Now the bad stuff - cleaning. Marble is a medium porous stone, meaning you have to be vigilant about stains and accept that a natural patina, small scratches, and maybe even tiny chips will develop over the years. For some, this adds a unique character that makes older or antique slabs even more valuable and beautiful than some new ones. But for others, who prefer a pristine look, it is often best to use marble in lower traffic areas only. Coffee, red wine, acidic foods, and hot pans are the enemy but can be combatted by quickly wiping away stains with gentle soap or a bicarb paste. Regular sealing and resealing of marble is highly recommended for longevity. Some sealants now have ten-year guarantees.

Maintenance and Care of Marble 

How to Maintain Marble Surfaces 

Regular maintenance is key to keeping your marble surfaces looking pristine. This includes routine cleaning with gentle soap and water and promptly wiping away spills to avoid stains.  

Cleaning Tips for Marble Floors 

For marble floors, a soft mop with warm water and a pH-neutral cleaner is best. Avoid acidic or abrasive cleaners that can damage the stone. For polished marble, it is best to buff dry straight away rather than allowing any water stains to set in. 

Protecting Marble from Stains 

Use coasters and trays to protect marble countertops from spills. Blot stains immediately with a soft cloth to prevent them from setting. Rings from coffee and tea mugs can usually be counteracted with a wet cloth soaked in a paste of bicarb and a tiny squeeze of lemon juice. 

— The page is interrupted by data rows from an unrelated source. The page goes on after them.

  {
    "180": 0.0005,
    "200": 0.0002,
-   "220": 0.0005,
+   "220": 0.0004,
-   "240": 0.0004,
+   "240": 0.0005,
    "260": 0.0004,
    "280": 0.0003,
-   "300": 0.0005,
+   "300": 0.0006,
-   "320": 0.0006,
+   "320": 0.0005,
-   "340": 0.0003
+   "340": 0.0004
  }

Sealing Marble Countertops 

Sealing marble countertops periodically helps to protect them from stains and etching. Follow the manufacturer’s instructions for the best results. We usually recommend resealing once every few years. 

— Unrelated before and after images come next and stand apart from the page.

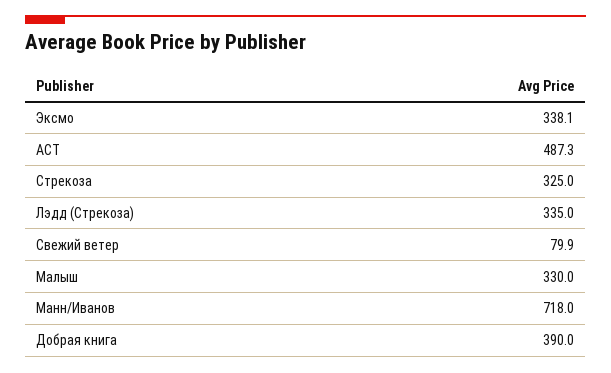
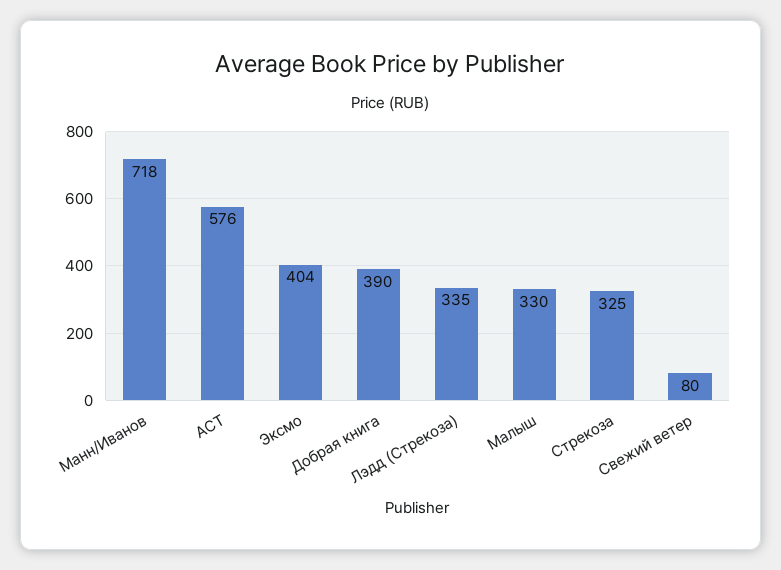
  {
-   "Эксмо": 338.1,
+   "Эксмо": 404,
-   "АСТ": 487.3,
+   "АСТ": 576,
    "Стрекоза": 325,
    "Лэдд (Стрекоза)": 335,
    "Свежий ветер": 79.9,
    "Малыш": 330,
    "Манн/Иванов": 718,
    "Добрая книга": 390
  }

Marble Care Tips and Tricks 

Always use a cutting board to prevent scratches, and placemats under hot dishes to avoid thermal shock. Too often we see nicks and chips around marble kitchen sinks so make sure everyone in the house knows not to carelessly dump hot pans and dirty dishes there. These small steps can significantly extend the life of your marble surfaces. 

HELP! I’ve ruined my marble. Don't panic. Yet. There are many fantastic marble specialists who can repair chips, nicks and cracks to bring it back to life. You can even sand and polish stained marble to remove large stain patches. Again, leave this to the specialists.  


Marble adds elegance and value to your home, but it requires regular maintenance and care. It is more susceptible to stains and scratches compared to other materials. But it will never go out of style.